## [Instructions for the task]
From the first line through the last, transcribe the listing word for word.

## [Provided information]
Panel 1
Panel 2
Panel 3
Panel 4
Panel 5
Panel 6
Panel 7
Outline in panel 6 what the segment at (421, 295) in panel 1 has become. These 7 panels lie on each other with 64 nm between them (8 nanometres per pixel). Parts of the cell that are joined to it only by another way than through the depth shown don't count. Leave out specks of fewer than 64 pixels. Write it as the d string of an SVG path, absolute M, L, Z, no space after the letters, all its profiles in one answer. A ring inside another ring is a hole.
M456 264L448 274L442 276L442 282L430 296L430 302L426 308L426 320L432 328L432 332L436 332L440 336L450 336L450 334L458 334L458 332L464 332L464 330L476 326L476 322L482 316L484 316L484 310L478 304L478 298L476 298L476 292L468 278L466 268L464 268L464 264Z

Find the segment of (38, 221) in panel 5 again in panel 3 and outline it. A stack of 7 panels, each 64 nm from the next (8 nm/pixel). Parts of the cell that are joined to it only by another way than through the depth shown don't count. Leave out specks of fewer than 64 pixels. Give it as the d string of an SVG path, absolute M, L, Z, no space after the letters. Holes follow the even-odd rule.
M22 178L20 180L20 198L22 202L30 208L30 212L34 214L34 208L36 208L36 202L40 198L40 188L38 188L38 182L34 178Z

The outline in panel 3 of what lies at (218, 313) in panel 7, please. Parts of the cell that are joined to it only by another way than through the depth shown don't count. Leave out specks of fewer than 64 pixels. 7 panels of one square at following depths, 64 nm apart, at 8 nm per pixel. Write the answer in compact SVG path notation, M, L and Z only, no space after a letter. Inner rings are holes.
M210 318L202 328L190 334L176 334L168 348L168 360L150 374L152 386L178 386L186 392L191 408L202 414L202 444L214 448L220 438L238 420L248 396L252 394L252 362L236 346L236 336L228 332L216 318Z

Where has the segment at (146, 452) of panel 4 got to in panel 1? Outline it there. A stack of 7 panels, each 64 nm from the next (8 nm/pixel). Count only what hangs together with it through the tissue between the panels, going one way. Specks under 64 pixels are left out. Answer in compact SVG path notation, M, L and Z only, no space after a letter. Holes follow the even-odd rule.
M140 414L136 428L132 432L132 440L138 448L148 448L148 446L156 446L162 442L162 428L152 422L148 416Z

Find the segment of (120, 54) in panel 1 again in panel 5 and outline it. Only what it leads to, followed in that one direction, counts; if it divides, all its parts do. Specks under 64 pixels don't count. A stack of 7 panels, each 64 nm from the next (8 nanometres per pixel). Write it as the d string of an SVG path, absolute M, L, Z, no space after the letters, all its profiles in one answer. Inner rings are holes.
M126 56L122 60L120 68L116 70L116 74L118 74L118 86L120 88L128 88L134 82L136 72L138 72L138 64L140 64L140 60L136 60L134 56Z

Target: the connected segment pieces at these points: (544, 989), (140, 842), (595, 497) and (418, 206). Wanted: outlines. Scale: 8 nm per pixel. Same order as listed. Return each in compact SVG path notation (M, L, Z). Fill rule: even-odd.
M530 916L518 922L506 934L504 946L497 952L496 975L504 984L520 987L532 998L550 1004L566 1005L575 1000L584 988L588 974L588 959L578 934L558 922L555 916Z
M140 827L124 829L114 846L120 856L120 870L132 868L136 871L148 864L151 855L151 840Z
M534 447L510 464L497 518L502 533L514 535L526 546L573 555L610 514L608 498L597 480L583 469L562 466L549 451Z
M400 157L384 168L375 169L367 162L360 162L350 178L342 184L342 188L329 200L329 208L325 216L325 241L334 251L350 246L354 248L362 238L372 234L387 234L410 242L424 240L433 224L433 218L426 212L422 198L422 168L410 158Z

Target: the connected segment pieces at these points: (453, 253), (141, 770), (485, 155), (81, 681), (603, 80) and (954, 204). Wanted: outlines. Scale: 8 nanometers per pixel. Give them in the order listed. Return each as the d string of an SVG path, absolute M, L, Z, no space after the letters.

## [Answer to this problem]
Panel 1
Panel 2
Panel 3
Panel 4
Panel 5
Panel 6
Panel 7
Outline in panel 6 what the segment at (421, 295) in panel 1 has become. These 7 panels lie on each other with 64 nm between them (8 nanometres per pixel). Parts of the cell that are joined to it only by another way than through the depth shown don't count. Leave out specks of fewer than 64 pixels. Write it as the d string of an SVG path, absolute M, L, Z, no space after the letters, all its profiles in one answer. A ring inside another ring is a hole.
M456 264L448 274L442 276L442 282L430 296L430 302L426 308L426 320L432 328L432 332L436 332L440 336L450 336L450 334L458 334L458 332L464 332L464 330L476 326L476 322L482 316L484 316L484 310L478 304L478 298L476 298L476 292L468 278L466 268L464 268L464 264Z

Find the segment of (38, 221) in panel 5 again in panel 3 and outline it. A stack of 7 panels, each 64 nm from the next (8 nm/pixel). Parts of the cell that are joined to it only by another way than through the depth shown don't count. Leave out specks of fewer than 64 pixels. Give it as the d string of an SVG path, absolute M, L, Z, no space after the letters. Holes follow the even-odd rule.
M22 178L20 180L20 198L22 202L30 208L30 212L34 214L34 208L36 208L36 202L40 198L40 188L38 188L38 182L34 178Z

The outline in panel 3 of what lies at (218, 313) in panel 7, please. Parts of the cell that are joined to it only by another way than through the depth shown don't count. Leave out specks of fewer than 64 pixels. 7 panels of one square at following depths, 64 nm apart, at 8 nm per pixel. Write the answer in compact SVG path notation, M, L and Z only, no space after a letter. Inner rings are holes.
M210 318L202 328L190 334L176 334L168 348L168 360L150 374L152 386L178 386L186 392L191 408L202 414L202 444L214 448L220 438L238 420L248 396L252 394L252 362L236 346L236 336L228 332L216 318Z

Where has the segment at (146, 452) of panel 4 got to in panel 1? Outline it there. A stack of 7 panels, each 64 nm from the next (8 nm/pixel). Count only what hangs together with it through the tissue between the panels, going one way. Specks under 64 pixels are left out. Answer in compact SVG path notation, M, L and Z only, no space after a letter. Holes follow the even-odd rule.
M140 414L136 428L132 432L132 440L138 448L148 448L148 446L156 446L162 442L162 428L152 422L148 416Z

Find the segment of (120, 54) in panel 1 again in panel 5 and outline it. Only what it leads to, followed in that one direction, counts; if it divides, all its parts do. Specks under 64 pixels don't count. A stack of 7 panels, each 64 nm from the next (8 nanometres per pixel). Write it as the d string of an SVG path, absolute M, L, Z, no space after the letters, all its profiles in one answer. Inner rings are holes.
M126 56L122 60L120 68L116 70L116 74L118 74L118 86L120 88L128 88L134 82L136 72L138 72L138 64L140 64L140 60L136 60L134 56Z

Target: the connected segment pieces at these points: (544, 989), (140, 842), (595, 497) and (418, 206). Wanted: outlines. Scale: 8 nm per pixel. Same order as listed. Return each in compact SVG path notation (M, L, Z). Fill rule: even-odd.
M530 916L518 922L506 934L504 946L497 952L496 975L504 984L520 987L532 998L550 1004L566 1005L575 1000L584 988L588 974L588 959L578 934L558 922L555 916Z
M140 827L124 829L114 846L120 856L120 870L132 868L136 871L148 864L151 855L151 840Z
M534 447L510 464L497 518L502 533L514 535L526 546L573 555L610 514L608 498L597 480L583 469L562 466L549 451Z
M400 157L384 168L375 169L367 162L360 162L350 178L342 184L342 188L329 200L329 208L325 216L325 241L334 251L350 246L354 248L362 238L372 234L387 234L410 242L424 240L433 224L433 218L426 212L422 198L422 168L410 158Z

Target: the connected segment pieces at these points: (453, 253), (141, 770), (485, 155), (81, 681), (603, 80) and (954, 204). Wanted: outlines. Scale: 8 nanometers per pixel. Give them in the order listed. Return each as the d string of an SVG path, absolute M, L, Z, no space after the letters.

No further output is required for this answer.